--- DATA FOR THE TASK Enclosed Below ---

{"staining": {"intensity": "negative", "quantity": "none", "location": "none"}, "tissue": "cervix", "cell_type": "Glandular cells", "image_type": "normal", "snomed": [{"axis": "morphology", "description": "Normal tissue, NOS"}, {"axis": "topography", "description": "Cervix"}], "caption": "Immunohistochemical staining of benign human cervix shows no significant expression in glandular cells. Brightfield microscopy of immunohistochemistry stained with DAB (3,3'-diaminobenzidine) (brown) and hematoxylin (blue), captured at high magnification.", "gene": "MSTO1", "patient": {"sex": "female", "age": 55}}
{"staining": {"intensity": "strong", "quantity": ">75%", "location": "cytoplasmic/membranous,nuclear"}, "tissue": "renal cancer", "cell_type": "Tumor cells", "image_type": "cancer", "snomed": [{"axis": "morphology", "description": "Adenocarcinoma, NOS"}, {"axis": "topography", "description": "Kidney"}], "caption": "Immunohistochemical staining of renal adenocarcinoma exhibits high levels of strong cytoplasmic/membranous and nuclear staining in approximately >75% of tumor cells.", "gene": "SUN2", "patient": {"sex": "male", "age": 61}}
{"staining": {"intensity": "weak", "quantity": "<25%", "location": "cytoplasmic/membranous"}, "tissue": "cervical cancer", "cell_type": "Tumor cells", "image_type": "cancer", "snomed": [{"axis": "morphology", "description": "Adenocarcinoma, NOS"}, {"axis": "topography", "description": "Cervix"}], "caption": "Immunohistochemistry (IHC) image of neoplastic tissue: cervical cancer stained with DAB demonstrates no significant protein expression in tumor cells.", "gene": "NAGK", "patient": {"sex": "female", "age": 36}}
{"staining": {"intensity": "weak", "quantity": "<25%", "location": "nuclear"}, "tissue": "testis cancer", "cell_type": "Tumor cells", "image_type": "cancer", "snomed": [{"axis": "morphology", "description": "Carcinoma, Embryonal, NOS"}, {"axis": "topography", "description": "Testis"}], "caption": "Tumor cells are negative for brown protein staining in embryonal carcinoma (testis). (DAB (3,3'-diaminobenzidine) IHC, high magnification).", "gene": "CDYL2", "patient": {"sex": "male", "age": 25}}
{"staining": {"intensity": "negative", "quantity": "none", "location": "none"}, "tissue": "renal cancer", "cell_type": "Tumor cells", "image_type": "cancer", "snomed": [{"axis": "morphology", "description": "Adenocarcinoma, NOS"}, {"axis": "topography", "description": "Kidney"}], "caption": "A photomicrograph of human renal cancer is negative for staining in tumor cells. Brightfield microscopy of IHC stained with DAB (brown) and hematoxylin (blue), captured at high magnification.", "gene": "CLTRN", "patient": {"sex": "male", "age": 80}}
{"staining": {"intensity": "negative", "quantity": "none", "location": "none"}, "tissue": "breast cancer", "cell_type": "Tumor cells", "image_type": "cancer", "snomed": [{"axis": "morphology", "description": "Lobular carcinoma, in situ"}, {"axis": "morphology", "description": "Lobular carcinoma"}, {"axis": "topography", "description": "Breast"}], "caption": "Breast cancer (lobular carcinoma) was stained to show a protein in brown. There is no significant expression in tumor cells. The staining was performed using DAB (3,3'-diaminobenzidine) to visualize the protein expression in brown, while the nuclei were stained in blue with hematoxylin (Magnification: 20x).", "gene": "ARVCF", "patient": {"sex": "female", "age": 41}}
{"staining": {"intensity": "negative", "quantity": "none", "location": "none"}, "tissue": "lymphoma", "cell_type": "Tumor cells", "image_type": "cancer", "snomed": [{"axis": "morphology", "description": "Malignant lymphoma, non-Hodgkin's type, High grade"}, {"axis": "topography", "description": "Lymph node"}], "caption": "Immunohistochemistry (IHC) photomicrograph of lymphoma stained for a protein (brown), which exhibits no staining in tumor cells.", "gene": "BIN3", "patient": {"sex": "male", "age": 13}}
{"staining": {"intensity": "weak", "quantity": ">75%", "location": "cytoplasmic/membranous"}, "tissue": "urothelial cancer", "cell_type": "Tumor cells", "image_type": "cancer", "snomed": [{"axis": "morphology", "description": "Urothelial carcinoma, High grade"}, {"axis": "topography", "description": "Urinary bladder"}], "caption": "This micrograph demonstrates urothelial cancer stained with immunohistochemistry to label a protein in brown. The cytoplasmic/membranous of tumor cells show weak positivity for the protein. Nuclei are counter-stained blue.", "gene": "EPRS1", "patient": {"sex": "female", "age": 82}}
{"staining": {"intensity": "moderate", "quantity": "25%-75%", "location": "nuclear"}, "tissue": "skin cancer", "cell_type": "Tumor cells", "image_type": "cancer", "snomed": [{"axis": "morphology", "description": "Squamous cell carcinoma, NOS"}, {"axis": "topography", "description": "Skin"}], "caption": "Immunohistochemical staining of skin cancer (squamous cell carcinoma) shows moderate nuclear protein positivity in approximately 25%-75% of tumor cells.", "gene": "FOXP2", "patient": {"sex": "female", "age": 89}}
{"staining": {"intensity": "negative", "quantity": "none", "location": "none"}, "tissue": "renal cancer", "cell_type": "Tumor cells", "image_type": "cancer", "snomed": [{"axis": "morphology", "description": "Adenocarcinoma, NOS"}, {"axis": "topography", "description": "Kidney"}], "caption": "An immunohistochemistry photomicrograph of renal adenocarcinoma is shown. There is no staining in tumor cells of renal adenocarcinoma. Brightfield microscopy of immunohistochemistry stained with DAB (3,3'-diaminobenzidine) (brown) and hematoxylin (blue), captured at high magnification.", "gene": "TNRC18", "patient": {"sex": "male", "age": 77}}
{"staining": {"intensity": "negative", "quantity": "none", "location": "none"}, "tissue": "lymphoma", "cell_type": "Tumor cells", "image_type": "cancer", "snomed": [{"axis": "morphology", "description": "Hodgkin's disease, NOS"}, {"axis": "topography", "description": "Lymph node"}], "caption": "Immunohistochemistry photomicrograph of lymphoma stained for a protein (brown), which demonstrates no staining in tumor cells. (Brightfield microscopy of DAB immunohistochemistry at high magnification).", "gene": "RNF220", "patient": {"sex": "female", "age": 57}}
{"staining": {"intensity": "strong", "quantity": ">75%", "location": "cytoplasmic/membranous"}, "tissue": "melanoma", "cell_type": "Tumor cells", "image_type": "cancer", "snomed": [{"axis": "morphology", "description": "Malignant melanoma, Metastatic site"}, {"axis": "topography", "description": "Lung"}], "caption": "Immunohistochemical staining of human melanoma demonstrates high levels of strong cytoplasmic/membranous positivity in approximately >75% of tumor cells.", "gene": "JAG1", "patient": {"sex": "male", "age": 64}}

--- End of Enclosed DATA FOR THE TASK ---

__ASSIGNMENT__. All of the data above is to be transcribed without alteration.

__TASK SOLUTION__.
{"staining": {"intensity": "negative", "quantity": "none", "location": "none"}, "tissue": "cervix", "cell_type": "Glandular cells", "image_type": "normal", "snomed": [{"axis": "morphology", "description": "Normal tissue, NOS"}, {"axis": "topography", "description": "Cervix"}], "caption": "Immunohistochemical staining of benign human cervix shows no significant expression in glandular cells. Brightfield microscopy of immunohistochemistry stained with DAB (3,3'-diaminobenzidine) (brown) and hematoxylin (blue), captured at high magnification.", "gene": "MSTO1", "patient": {"sex": "female", "age": 55}}
{"staining": {"intensity": "strong", "quantity": ">75%", "location": "cytoplasmic/membranous,nuclear"}, "tissue": "renal cancer", "cell_type": "Tumor cells", "image_type": "cancer", "snomed": [{"axis": "morphology", "description": "Adenocarcinoma, NOS"}, {"axis": "topography", "description": "Kidney"}], "caption": "Immunohistochemical staining of renal adenocarcinoma exhibits high levels of strong cytoplasmic/membranous and nuclear staining in approximately >75% of tumor cells.", "gene": "SUN2", "patient": {"sex": "male", "age": 61}}
{"staining": {"intensity": "weak", "quantity": "<25%", "location": "cytoplasmic/membranous"}, "tissue": "cervical cancer", "cell_type": "Tumor cells", "image_type": "cancer", "snomed": [{"axis": "morphology", "description": "Adenocarcinoma, NOS"}, {"axis": "topography", "description": "Cervix"}], "caption": "Immunohistochemistry (IHC) image of neoplastic tissue: cervical cancer stained with DAB demonstrates no significant protein expression in tumor cells.", "gene": "NAGK", "patient": {"sex": "female", "age": 36}}
{"staining": {"intensity": "weak", "quantity": "<25%", "location": "nuclear"}, "tissue": "testis cancer", "cell_type": "Tumor cells", "image_type": "cancer", "snomed": [{"axis": "morphology", "description": "Carcinoma, Embryonal, NOS"}, {"axis": "topography", "description": "Testis"}], "caption": "Tumor cells are negative for brown protein staining in embryonal carcinoma (testis). (DAB (3,3'-diaminobenzidine) IHC, high magnification).", "gene": "CDYL2", "patient": {"sex": "male", "age": 25}}
{"staining": {"intensity": "negative", "quantity": "none", "location": "none"}, "tissue": "renal cancer", "cell_type": "Tumor cells", "image_type": "cancer", "snomed": [{"axis": "morphology", "description": "Adenocarcinoma, NOS"}, {"axis": "topography", "description": "Kidney"}], "caption": "A photomicrograph of human renal cancer is negative for staining in tumor cells. Brightfield microscopy of IHC stained with DAB (brown) and hematoxylin (blue), captured at high magnification.", "gene": "CLTRN", "patient": {"sex": "male", "age": 80}}
{"staining": {"intensity": "negative", "quantity": "none", "location": "none"}, "tissue": "breast cancer", "cell_type": "Tumor cells", "image_type": "cancer", "snomed": [{"axis": "morphology", "description": "Lobular carcinoma, in situ"}, {"axis": "morphology", "description": "Lobular carcinoma"}, {"axis": "topography", "description": "Breast"}], "caption": "Breast cancer (lobular carcinoma) was stained to show a protein in brown. There is no significant expression in tumor cells. The staining was performed using DAB (3,3'-diaminobenzidine) to visualize the protein expression in brown, while the nuclei were stained in blue with hematoxylin (Magnification: 20x).", "gene": "ARVCF", "patient": {"sex": "female", "age": 41}}
{"staining": {"intensity": "negative", "quantity": "none", "location": "none"}, "tissue": "lymphoma", "cell_type": "Tumor cells", "image_type": "cancer", "snomed": [{"axis": "morphology", "description": "Malignant lymphoma, non-Hodgkin's type, High grade"}, {"axis": "topography", "description": "Lymph node"}], "caption": "Immunohistochemistry (IHC) photomicrograph of lymphoma stained for a protein (brown), which exhibits no staining in tumor cells.", "gene": "BIN3", "patient": {"sex": "male", "age": 13}}
{"staining": {"intensity": "weak", "quantity": ">75%", "location": "cytoplasmic/membranous"}, "tissue": "urothelial cancer", "cell_type": "Tumor cells", "image_type": "cancer", "snomed": [{"axis": "morphology", "description": "Urothelial carcinoma, High grade"}, {"axis": "topography", "description": "Urinary bladder"}], "caption": "This micrograph demonstrates urothelial cancer stained with immunohistochemistry to label a protein in brown. The cytoplasmic/membranous of tumor cells show weak positivity for the protein. Nuclei are counter-stained blue.", "gene": "EPRS1", "patient": {"sex": "female", "age": 82}}
{"staining": {"intensity": "moderate", "quantity": "25%-75%", "location": "nuclear"}, "tissue": "skin cancer", "cell_type": "Tumor cells", "image_type": "cancer", "snomed": [{"axis": "morphology", "description": "Squamous cell carcinoma, NOS"}, {"axis": "topography", "description": "Skin"}], "caption": "Immunohistochemical staining of skin cancer (squamous cell carcinoma) shows moderate nuclear protein positivity in approximately 25%-75% of tumor cells.", "gene": "FOXP2", "patient": {"sex": "female", "age": 89}}
{"staining": {"intensity": "negative", "quantity": "none", "location": "none"}, "tissue": "renal cancer", "cell_type": "Tumor cells", "image_type": "cancer", "snomed": [{"axis": "morphology", "description": "Adenocarcinoma, NOS"}, {"axis": "topography", "description": "Kidney"}], "caption": "An immunohistochemistry photomicrograph of renal adenocarcinoma is shown. There is no staining in tumor cells of renal adenocarcinoma. Brightfield microscopy of immunohistochemistry stained with DAB (3,3'-diaminobenzidine) (brown) and hematoxylin (blue), captured at high magnification.", "gene": "TNRC18", "patient": {"sex": "male", "age": 77}}
{"staining": {"intensity": "negative", "quantity": "none", "location": "none"}, "tissue": "lymphoma", "cell_type": "Tumor cells", "image_type": "cancer", "snomed": [{"axis": "morphology", "description": "Hodgkin's disease, NOS"}, {"axis": "topography", "description": "Lymph node"}], "caption": "Immunohistochemistry photomicrograph of lymphoma stained for a protein (brown), which demonstrates no staining in tumor cells. (Brightfield microscopy of DAB immunohistochemistry at high magnification).", "gene": "RNF220", "patient": {"sex": "female", "age": 57}}
{"staining": {"intensity": "strong", "quantity": ">75%", "location": "cytoplasmic/membranous"}, "tissue": "melanoma", "cell_type": "Tumor cells", "image_type": "cancer", "snomed": [{"axis": "morphology", "description": "Malignant melanoma, Metastatic site"}, {"axis": "topography", "description": "Lung"}], "caption": "Immunohistochemical staining of human melanoma demonstrates high levels of strong cytoplasmic/membranous positivity in approximately >75% of tumor cells.", "gene": "JAG1", "patient": {"sex": "male", "age": 64}}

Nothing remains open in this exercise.